Review: I don't understand why people have fallen all over themselves to praise this book. As one reader suggested, it's not the sort of book you can enjoy sheerly for entertainment. I found Vonnegut's prose style very difficult to penetrate , and the constantly shifting point of view was jarring, although the sardonic tone of the novel was often humourous. Unfortunately, I've been more gripped by stories of war (various war movies/documentaries), laughed louder at an author's tongue-in-cheek view of society (Tom Robbines, Julian Barnes), and read novels where shifing points of view help to illustrate and illuminate the story (Michael Ondaatje's The English Patient, Joseph Heller's Catch-22). But I can't deny that beyond these criticisms and what I can't deny to be some frustrations when reading this book, it was above all, a good read. . I just don't think it's deserving of the "classic" status that seems to be attributed to it by many readers.

Rating: 5 stars
Summary: One of the two best books I ever read!
Review: The other being One Hundred Years Of Solitude, by Gabriel Garcia Marquez.

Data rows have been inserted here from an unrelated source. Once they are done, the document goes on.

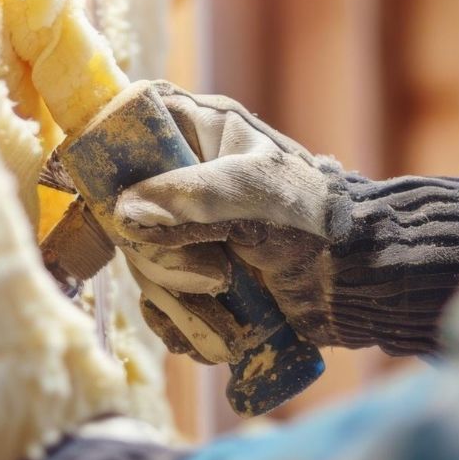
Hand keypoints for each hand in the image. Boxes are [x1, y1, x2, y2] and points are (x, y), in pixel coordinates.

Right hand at [110, 81, 458, 360]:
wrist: (361, 281)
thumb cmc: (317, 220)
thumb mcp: (258, 194)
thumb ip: (191, 199)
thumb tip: (124, 215)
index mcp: (199, 132)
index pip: (126, 124)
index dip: (101, 156)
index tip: (98, 198)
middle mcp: (184, 178)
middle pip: (125, 214)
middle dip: (163, 258)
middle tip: (213, 275)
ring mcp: (188, 231)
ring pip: (142, 266)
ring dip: (180, 299)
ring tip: (230, 309)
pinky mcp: (196, 279)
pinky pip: (160, 305)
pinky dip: (183, 326)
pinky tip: (218, 334)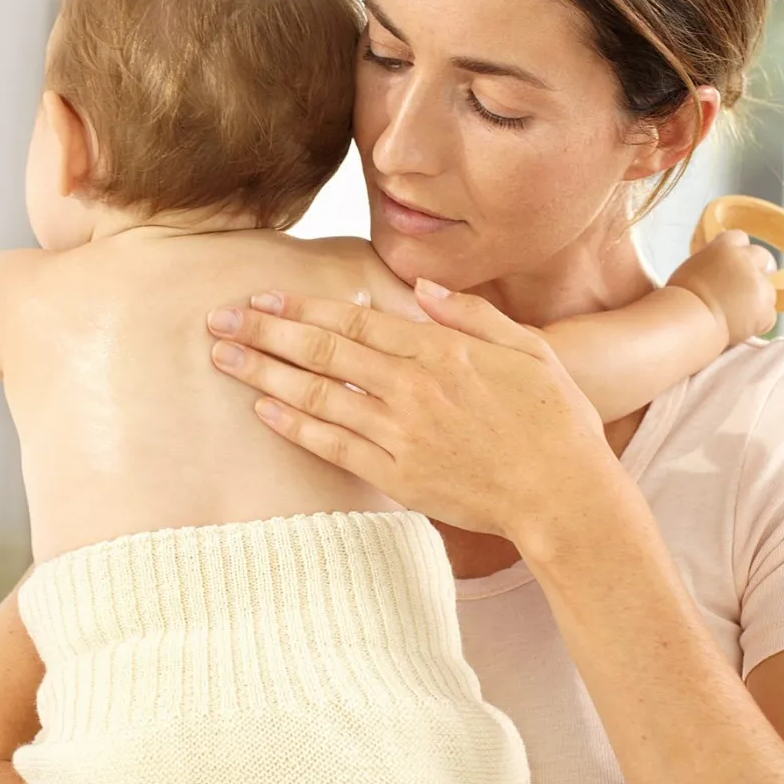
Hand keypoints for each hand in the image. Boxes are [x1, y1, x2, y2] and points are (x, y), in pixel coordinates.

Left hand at [206, 280, 622, 542]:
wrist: (564, 495)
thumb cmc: (555, 419)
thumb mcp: (528, 348)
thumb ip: (471, 314)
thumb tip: (421, 288)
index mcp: (440, 351)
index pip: (354, 320)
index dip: (302, 308)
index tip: (262, 298)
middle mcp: (412, 387)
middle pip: (323, 351)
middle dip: (265, 333)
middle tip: (219, 319)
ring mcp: (401, 433)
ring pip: (319, 394)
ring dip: (265, 374)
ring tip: (222, 357)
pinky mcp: (397, 475)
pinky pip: (335, 446)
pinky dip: (296, 426)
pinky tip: (263, 410)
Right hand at [668, 229, 777, 343]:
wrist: (686, 324)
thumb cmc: (675, 299)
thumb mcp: (688, 271)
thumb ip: (708, 265)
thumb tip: (714, 273)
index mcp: (723, 249)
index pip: (738, 238)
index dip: (735, 251)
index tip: (728, 264)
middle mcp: (745, 262)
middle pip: (762, 256)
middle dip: (755, 269)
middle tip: (740, 287)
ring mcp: (759, 286)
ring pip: (765, 290)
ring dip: (754, 299)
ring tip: (730, 314)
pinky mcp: (765, 311)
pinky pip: (765, 317)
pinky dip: (754, 323)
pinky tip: (735, 327)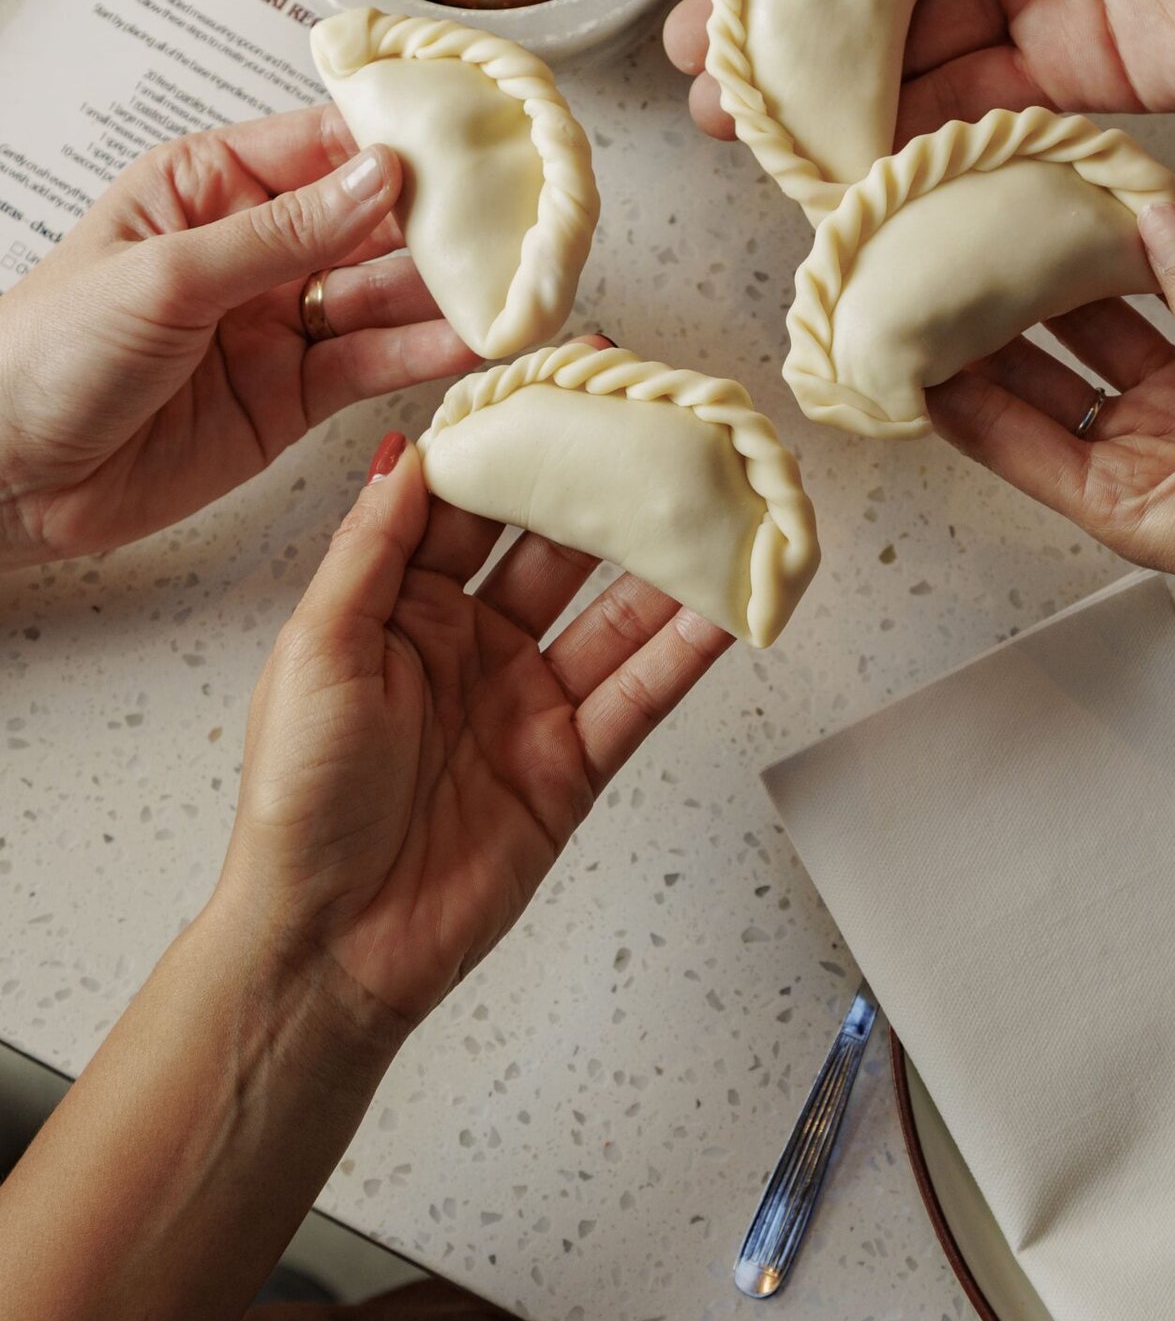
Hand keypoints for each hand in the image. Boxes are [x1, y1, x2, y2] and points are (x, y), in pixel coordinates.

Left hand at [0, 105, 473, 567]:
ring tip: (516, 282)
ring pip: (382, 295)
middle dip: (443, 219)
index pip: (323, 143)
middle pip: (370, 220)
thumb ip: (282, 232)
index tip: (475, 139)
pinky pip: (370, 364)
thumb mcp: (166, 273)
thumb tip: (378, 176)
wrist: (5, 475)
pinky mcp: (290, 397)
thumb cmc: (45, 353)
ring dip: (447, 290)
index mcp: (208, 185)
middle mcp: (252, 248)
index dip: (400, 140)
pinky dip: (423, 354)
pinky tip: (472, 340)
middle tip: (521, 216)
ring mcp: (276, 323)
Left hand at [212, 435, 731, 1035]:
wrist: (329, 942)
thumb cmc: (299, 801)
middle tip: (669, 426)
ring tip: (726, 502)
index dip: (516, 440)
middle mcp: (469, 642)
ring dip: (669, 562)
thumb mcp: (317, 650)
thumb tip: (409, 449)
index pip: (471, 500)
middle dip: (608, 487)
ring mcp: (527, 700)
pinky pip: (639, 693)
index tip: (564, 378)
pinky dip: (686, 651)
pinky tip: (728, 606)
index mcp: (397, 604)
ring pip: (613, 613)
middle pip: (555, 545)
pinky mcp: (572, 762)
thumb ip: (373, 548)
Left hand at [928, 201, 1174, 720]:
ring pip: (1111, 324)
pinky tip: (1124, 204)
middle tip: (936, 237)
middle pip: (1041, 371)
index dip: (941, 381)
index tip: (888, 321)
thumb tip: (1157, 231)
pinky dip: (1167, 253)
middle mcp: (1148, 453)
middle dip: (990, 312)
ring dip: (1069, 271)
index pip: (1002, 435)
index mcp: (1124, 503)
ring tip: (1012, 203)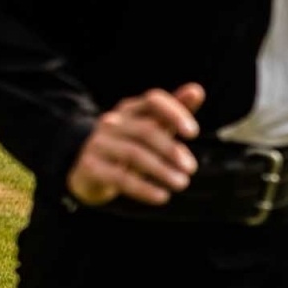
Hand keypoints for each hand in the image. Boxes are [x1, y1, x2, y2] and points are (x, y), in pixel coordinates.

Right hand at [66, 83, 203, 206]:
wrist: (91, 169)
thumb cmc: (132, 144)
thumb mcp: (154, 128)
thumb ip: (175, 112)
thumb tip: (197, 90)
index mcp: (131, 108)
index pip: (153, 100)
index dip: (174, 113)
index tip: (193, 133)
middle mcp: (112, 122)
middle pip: (145, 130)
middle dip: (171, 149)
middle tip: (191, 168)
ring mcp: (99, 143)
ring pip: (134, 154)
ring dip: (162, 170)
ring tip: (182, 183)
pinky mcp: (91, 167)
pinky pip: (120, 178)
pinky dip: (144, 188)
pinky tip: (162, 196)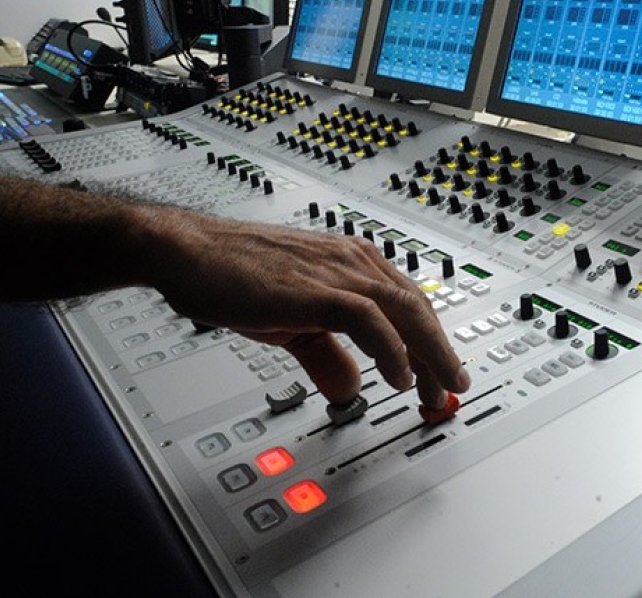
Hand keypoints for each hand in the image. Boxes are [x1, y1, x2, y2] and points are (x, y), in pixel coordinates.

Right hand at [137, 207, 469, 408]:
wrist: (189, 251)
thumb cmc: (234, 275)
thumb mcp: (292, 325)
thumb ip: (326, 355)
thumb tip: (350, 388)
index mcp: (353, 263)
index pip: (410, 303)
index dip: (431, 340)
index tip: (441, 371)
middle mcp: (354, 262)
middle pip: (419, 308)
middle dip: (441, 353)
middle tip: (452, 388)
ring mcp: (338, 271)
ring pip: (405, 312)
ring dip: (429, 355)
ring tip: (437, 390)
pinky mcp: (317, 288)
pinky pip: (369, 320)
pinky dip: (390, 349)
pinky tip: (400, 377)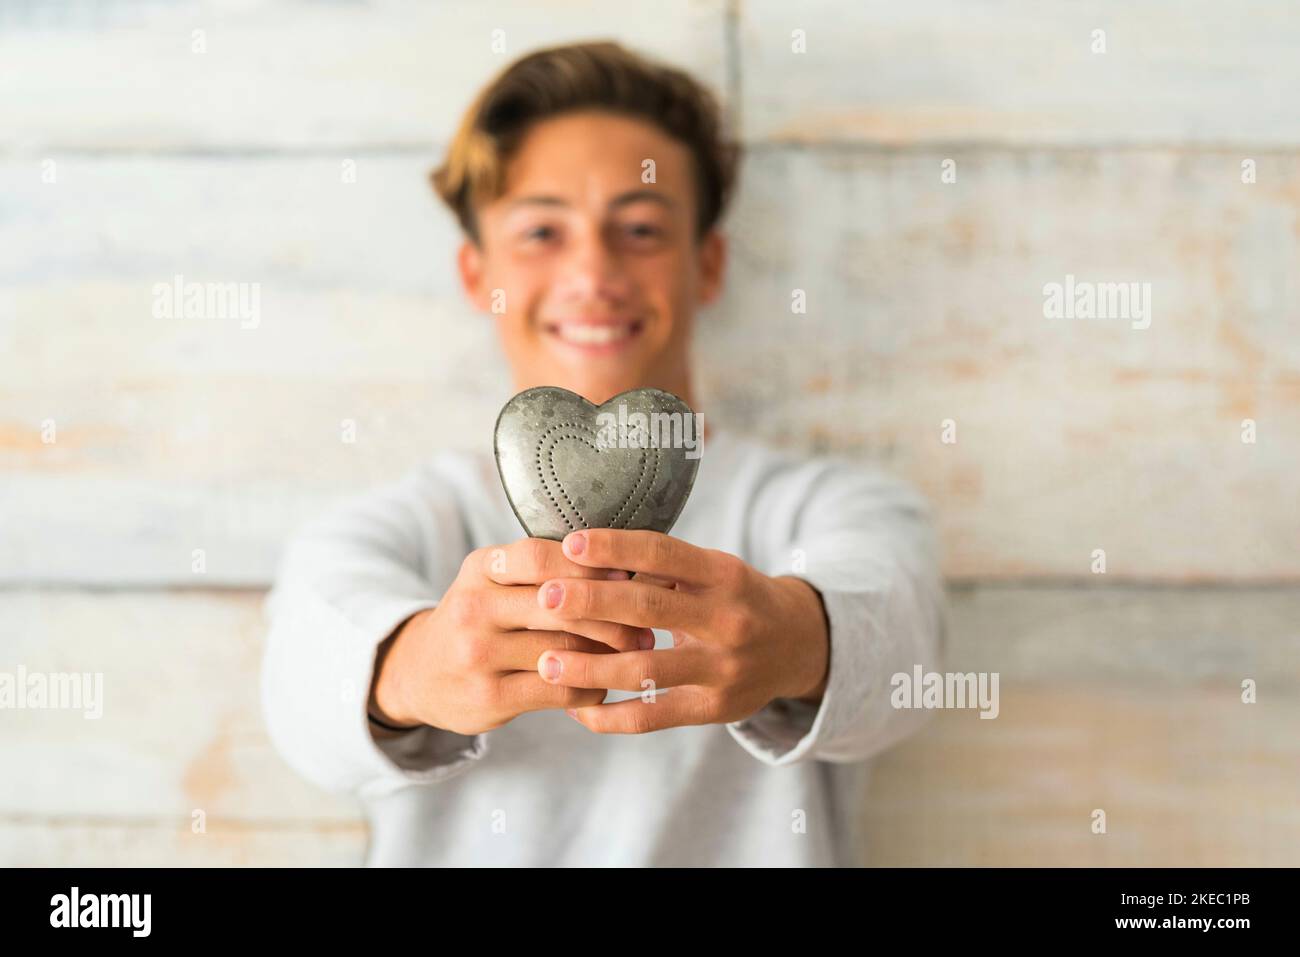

This book by Vonnegut is simply stunning - humanist, melancholy, funny; an alien's-eye view of humanity induced by his traumas during WW2. I first read it when I was 15 and it blew me away then - I've since re-read it every couple of years and my admiration for it only grows over time. Contains some amazing writing: the Tralfamadorians, who see the sky as 'luminous spaghetti', scouts lumbering into a wood 'like the large, clumsy mammals that they were'...

I think Vonnegut has gone off the boil in recent years but all his early books are worth reading, and for my money this is the best of them. Everybody should read it.